Factory closures may have helped fuel the opioid crisis. Here’s how
For the last two decades, U.S. communities stricken by automotive plant closures have been hurting. And death rates among working-age adults have been rising.
Researchers have long suspected these dual trends, especially evident across the nation’s industrial heartland, are linked by an American epidemic of despair. Economic distress, population flight and the loss of local sports teams, lunch joints and barber shops have hollowed out communities that were long solidly middle class. The resulting hopelessness has been corrosive to the health of those who live in them.
But a new study suggests that in recent years, opioid drugs have done much of the actual killing.
In an extensive analysis of deaths that occurred between 1999 and 2016, researchers found that in the five years after an automotive plant shut down, counties within commuting distance of the shuttered factory experienced a far sharper rise in fatalities related to opioids than did counties in which major automotive factories remained open.
The researchers said they believe their findings provide new evidence that communities in major distress are more prone to so-called “deaths of despair” — a much-debated topic as a collection of disparate trends has driven down average U.S. life expectancy.
The higher rates of overdose deaths “seem to be a symptom of a community that’s sick,” said Dr. Atheendar S. Venkataramani, the lead author and a health researcher at the University of Pennsylvania. His group’s findings, he added, establish “a very powerful association between fading opportunity and a downturn in health.”
But it’s one thing to look at a map and see red splotches of opioid death in places where white people cluster and poverty is entrenched. It’s more complicated — and revealing — to watch once-thriving communities consistently turning red in the immediate wake of a local trauma like a plant shutdown.
The authors of the new study, published this week in JAMA Internal Medicine, wanted to measure how a sudden and profound shock — the closure of an automobile manufacturing plant — would affect the health of the surrounding area.

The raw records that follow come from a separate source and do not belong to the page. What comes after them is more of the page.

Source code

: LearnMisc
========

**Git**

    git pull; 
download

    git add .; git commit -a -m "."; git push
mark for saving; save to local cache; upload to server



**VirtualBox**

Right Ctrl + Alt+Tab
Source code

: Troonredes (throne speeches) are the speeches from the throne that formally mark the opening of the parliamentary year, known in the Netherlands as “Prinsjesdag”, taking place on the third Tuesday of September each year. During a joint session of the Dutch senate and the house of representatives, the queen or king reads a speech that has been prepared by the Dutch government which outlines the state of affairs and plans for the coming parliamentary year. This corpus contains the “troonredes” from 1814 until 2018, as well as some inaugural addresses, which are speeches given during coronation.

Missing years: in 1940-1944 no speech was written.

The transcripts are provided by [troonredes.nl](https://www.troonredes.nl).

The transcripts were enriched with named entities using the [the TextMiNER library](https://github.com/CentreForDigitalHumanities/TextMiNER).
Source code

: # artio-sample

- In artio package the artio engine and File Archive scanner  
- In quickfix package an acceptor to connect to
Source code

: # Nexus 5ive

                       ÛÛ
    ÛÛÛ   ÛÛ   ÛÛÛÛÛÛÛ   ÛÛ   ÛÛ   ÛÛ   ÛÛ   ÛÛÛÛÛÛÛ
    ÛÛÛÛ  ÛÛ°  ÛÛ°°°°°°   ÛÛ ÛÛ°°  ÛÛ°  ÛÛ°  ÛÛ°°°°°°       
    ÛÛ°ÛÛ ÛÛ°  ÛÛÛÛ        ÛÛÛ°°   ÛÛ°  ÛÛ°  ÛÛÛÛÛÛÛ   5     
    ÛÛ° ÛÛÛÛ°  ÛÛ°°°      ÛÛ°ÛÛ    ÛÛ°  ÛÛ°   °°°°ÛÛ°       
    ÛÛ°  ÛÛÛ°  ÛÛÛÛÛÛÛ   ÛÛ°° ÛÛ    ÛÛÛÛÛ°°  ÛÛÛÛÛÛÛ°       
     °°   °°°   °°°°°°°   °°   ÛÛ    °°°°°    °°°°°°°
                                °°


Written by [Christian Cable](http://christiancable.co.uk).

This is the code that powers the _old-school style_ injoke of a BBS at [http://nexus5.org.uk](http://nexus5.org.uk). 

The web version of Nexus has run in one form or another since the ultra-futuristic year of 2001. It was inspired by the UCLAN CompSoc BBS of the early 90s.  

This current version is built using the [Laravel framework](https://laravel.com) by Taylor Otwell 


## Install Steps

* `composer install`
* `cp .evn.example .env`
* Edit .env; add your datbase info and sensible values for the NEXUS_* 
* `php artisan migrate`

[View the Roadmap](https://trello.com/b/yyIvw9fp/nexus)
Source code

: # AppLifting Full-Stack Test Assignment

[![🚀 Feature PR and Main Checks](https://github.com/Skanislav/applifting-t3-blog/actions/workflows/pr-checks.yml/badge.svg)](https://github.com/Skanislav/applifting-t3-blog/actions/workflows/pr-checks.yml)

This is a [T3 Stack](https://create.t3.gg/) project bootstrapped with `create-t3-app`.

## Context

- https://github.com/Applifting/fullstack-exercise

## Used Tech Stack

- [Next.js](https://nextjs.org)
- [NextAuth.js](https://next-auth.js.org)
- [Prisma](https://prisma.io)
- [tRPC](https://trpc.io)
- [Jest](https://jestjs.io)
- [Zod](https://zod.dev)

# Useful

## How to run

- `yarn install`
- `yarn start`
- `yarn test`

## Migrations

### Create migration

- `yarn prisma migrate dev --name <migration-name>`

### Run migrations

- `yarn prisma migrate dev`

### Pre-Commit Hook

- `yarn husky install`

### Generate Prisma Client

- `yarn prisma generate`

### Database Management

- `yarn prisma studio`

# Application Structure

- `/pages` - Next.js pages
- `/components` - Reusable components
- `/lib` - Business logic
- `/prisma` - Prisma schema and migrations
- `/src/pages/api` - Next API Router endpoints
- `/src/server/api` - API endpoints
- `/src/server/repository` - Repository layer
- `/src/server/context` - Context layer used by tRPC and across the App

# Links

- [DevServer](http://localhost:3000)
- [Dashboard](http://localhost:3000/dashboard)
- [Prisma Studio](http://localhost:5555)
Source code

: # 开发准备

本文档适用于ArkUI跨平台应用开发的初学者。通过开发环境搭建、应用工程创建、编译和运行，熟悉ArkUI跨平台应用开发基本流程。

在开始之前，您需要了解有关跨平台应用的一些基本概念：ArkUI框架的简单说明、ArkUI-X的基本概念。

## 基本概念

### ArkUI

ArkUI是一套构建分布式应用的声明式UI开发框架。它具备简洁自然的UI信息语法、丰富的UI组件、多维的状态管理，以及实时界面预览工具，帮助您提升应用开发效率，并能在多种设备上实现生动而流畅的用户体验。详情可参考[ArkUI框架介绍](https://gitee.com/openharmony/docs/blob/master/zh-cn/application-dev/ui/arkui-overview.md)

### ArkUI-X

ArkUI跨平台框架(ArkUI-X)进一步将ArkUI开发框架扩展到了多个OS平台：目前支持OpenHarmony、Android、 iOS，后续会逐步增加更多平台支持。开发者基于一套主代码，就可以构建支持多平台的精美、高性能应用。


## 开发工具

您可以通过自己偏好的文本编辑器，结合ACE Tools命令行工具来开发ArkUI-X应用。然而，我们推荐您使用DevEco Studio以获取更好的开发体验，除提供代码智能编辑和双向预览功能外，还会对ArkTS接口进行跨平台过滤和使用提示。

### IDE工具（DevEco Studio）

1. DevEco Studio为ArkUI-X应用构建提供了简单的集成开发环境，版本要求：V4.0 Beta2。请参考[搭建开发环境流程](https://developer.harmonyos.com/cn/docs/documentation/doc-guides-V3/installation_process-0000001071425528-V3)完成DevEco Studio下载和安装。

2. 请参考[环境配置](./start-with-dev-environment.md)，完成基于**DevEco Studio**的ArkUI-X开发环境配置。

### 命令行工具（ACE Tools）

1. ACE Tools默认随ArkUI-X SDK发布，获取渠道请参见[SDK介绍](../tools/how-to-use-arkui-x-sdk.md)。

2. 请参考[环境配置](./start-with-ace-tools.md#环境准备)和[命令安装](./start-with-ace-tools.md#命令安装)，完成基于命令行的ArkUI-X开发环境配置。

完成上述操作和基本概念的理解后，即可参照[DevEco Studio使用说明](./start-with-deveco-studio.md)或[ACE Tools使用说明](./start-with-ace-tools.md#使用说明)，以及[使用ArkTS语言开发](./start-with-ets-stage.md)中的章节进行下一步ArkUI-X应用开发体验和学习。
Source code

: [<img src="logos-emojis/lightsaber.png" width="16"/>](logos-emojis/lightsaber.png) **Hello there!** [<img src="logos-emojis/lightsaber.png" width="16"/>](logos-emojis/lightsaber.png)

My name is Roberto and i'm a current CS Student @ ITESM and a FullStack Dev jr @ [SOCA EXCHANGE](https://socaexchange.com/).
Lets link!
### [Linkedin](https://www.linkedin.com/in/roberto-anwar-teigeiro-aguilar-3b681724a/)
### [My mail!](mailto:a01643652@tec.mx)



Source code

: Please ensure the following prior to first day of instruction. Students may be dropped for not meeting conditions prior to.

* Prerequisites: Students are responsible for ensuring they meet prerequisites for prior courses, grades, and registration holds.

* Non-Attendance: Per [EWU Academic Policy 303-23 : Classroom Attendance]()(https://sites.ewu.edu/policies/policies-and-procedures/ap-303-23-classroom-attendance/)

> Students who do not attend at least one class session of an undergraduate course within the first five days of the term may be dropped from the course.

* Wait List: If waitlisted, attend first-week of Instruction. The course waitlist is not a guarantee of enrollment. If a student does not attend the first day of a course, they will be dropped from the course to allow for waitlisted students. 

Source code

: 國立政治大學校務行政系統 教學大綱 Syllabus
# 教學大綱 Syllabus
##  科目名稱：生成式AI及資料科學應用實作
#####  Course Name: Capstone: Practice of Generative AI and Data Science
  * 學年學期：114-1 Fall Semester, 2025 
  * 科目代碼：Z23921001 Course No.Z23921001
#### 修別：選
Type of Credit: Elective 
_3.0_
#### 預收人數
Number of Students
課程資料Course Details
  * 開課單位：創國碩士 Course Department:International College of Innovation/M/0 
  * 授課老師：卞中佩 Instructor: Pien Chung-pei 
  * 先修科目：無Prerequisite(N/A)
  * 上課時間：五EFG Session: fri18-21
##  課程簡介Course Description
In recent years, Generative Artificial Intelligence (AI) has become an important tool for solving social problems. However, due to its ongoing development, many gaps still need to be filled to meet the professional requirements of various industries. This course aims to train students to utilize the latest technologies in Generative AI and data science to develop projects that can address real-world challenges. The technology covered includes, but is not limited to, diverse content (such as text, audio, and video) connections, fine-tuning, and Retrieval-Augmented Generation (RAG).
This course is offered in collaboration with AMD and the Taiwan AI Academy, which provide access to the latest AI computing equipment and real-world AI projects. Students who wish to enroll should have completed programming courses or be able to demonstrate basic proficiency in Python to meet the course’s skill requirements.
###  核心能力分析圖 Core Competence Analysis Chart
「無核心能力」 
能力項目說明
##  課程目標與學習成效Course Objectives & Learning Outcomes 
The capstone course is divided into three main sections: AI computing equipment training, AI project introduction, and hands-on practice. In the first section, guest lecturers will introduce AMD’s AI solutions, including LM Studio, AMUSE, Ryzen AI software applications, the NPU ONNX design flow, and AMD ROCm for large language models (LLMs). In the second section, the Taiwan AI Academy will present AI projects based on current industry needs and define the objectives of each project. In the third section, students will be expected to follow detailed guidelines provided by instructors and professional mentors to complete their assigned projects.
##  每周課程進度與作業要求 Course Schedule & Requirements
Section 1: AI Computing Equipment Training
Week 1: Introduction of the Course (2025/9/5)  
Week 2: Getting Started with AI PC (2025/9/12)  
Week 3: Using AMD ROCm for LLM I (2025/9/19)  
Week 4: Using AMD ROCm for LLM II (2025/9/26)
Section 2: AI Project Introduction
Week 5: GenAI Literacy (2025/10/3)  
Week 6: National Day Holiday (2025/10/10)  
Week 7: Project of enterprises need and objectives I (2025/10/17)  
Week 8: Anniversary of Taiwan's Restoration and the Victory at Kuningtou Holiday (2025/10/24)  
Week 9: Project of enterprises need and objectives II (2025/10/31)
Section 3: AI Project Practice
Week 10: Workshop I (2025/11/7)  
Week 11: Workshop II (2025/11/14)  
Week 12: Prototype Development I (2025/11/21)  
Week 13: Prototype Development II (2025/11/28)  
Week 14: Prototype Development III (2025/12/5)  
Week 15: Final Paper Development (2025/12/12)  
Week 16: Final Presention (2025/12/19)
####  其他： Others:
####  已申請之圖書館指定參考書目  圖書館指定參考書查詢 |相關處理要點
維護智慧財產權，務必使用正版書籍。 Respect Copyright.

So they combed through statistics on opioid deaths in 112 counties that either had an automotive factory or were within commuting distance of one. In all, they identified 30 “commuting zones” that surrounded automotive production plants and relied heavily on manufacturing jobs for employment. All were in the nation’s industrial Midwest or the Deep South.
Then the researchers compared the 10 commuting zones that had experienced a factory closure in the automotive sector with the 20 zones that had no such closures.
As expected, opioid fatalities rose in all of the counties over the study period. After all, few such areas have been spared the scourge of opioid addiction.
But when the researchers looked at the five years following each plant closure, they found a powerful link to opioid deaths.
In the 29 counties affected by closures, there were 20.6 opioid deaths per 100,000 people each year. That increase was 85% higher than the rates at which opioid deaths grew in the 83 counties without closures.
Venkataramani said the study doesn’t prove that the economic shock of a plant closure directly caused increased drug use. But when data from many communities generate a consistent before-and-after picture of such a dynamic, it strongly suggests that one has helped to precipitate the other.
Studying such a “natural experiment” is sometimes the only way to explore the dynamics that drive some complex social phenomena, he added.
In any of the 112 counties that were part of the study, the closure of an automotive plant would inflict pain that was likely to be felt locally in many ways. Employment and incomes would fall. Residents with the means and education to prosper elsewhere might move away.
Social institutions like clubs, churches and civic groups would falter as they lost members. And people who had counted on employment in the automotive industry might see that once-reliable route to the middle class as closed to both them and their children.
The team led by Venkataramani set aside the question of whether the pain rippling out from a factory closure was physical, psychological, economic or social.
What was important is that opioids — whether legally prescribed or illicit — are an alluring and effective balm for pain. They were, during the period studied, widely available to those who sought them. They are highly addictive. And if misused often enough, they can cause death.
Distress and despair can harm the health of a community in subtler and slower ways, discouraging exercise and encouraging smoking, speeding and other bad habits, or sapping people of energy or motivation needed to tend to their health. But the misuse of opioids can shorten lives much more quickly than many self-destructive habits. As a henchman of despair, it is an easy culprit to detect and measure.
Whether they work quickly or slowly, opioid use and other health habits of the discouraged can, over time, bend the arc of important measures of well-being. In the United States, that process is already underway.
For decades, average lifespan in the United States increased. But in a trend driven by increasing rates of early- and midlife suicide, drug overdoses and illnesses linked to excessive alcohol consumption and sedentary lifestyles, life expectancy has been stalled since 2011. In 2014, it began a backwards slide that continued in 2015 and 2016.